A Farewell to Textbooks
Clif Cleaveland, MD
4 June 2009
Because of special relationships that I establish with books, I am reluctant to part company with them. The creaks from overloaded bookshelves told me such a moment was at hand. It was time to send old medical textbooks to the library’s used book sale. At least one textbook, a copy of Grey’s Anatomy, had served as a booster seat for each of our sons as they graduated from a high chair. Some of its pages are still cemented by spilled food from long ago. I kept it.
I browsed my medical and pediatric textbooks before their departure. Advances in diagnosis and treatment since their publication half a century ago are astonishing. Polio was still a concern then in the first years after the release of the Salk vaccine. Devastating diseases such as HIV-AIDS would not be described for years. Hepatitis was described simply as “viral hepatitis” with no subdivision into A, B, and C types, each with its particular characteristics.
Antibiotics were limited. Penicillin, streptomycin, erythromycin, and tetracycline were mainstays for treatment of bacterial diseases. Another widely used antibiotic, chloramphenicol, raised suspicions that it injured bone marrow. We had limited insight into the looming problems of antibiotic resistance that dog us today.

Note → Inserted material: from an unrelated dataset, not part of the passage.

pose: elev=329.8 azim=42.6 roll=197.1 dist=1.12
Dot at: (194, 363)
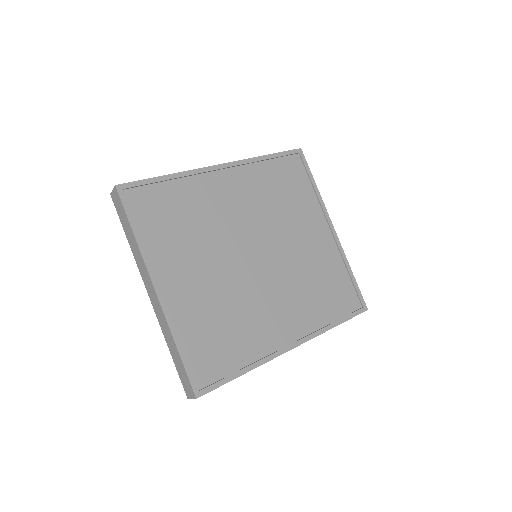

For heart and circulatory disease we had a modest list of medications: digitalis, diuretics, nitroglycerin, and a pair of blood pressure medications that are no longer used. I recall a time at Vanderbilt Hospital in 1964 when we anxiously awaited the air delivery of a brand-new blood pressure medication, Aldomet, to treat a young woman with severe high blood pressure. Arteriograms could be performed. Angioplasties could not. CT and MRI scans were years away.
Reflecting upon those years recently with a friend of internship days, we recalled several older physicians of that time. At first, as young practitioners in most fields tend to do, we assumed that we knew far more and that we were more up-to-date than our older mentors could ever hope to be. But on closer observation, we noticed that each seemed to have a personal bond with their patients. These physicians sat at bedsides. After review of medical issues, they might talk briefly about a shared interest such as fishing. The doctors seemed to know about their patients’ families and businesses. We were seeing the proper practice of the art of medicine, the humane side of a technical discipline.
In a lecture, first published in 1927 as “The Care of the Patient,” noted physician Francis W. Peabody stated, “One of the essential qualities of the clinician is interest in humanity, for the secret of the care of the patient is in caring for the patient.” This personal, humane aspect of medical care is in jeopardy as the technology of medicine rapidly advances. Electronic medical records, for example, permit standardization and sharing of patients’ files. They cannot substitute for eye-contact and a sympathetic ear when a frightened patient seeks help. Dr. Peabody further wrote, “The treatment of a disease may be entirely impersonal; the care of a patient must be completely personal.”
Because of the increased specialization of medical practice, a patient is at risk of being viewed as a collection of individual organ systems, each presided over by a highly trained expert. The steady erosion of primary care means that fewer people will have a medical “home” where they are considered as complex, unique individuals with personal histories and needs. A friend recently described to me his daylong evaluation in a distinguished regional medical center. “I felt like a side of beef on a conveyor belt.”
Up-to-date, highly sophisticated medical care need not be devoid of human sympathy. The words of Dr. Peabody and the examples of the older physicians who helped shape my friend and me are timeless. The key for physicians preparing for any specialty is excellent preparation in the humanities to accompany a sound background in the sciences of medicine. Absent the artful dimension, medicine is at risk of becoming a heartless, mechanical endeavor. “A Whole New Life,” Reynolds Price’s memoir of his catastrophic illness is necessary reading for all of us who will be patients or care-givers. This powerful text reminds us that while technology may evolve, compassion does not.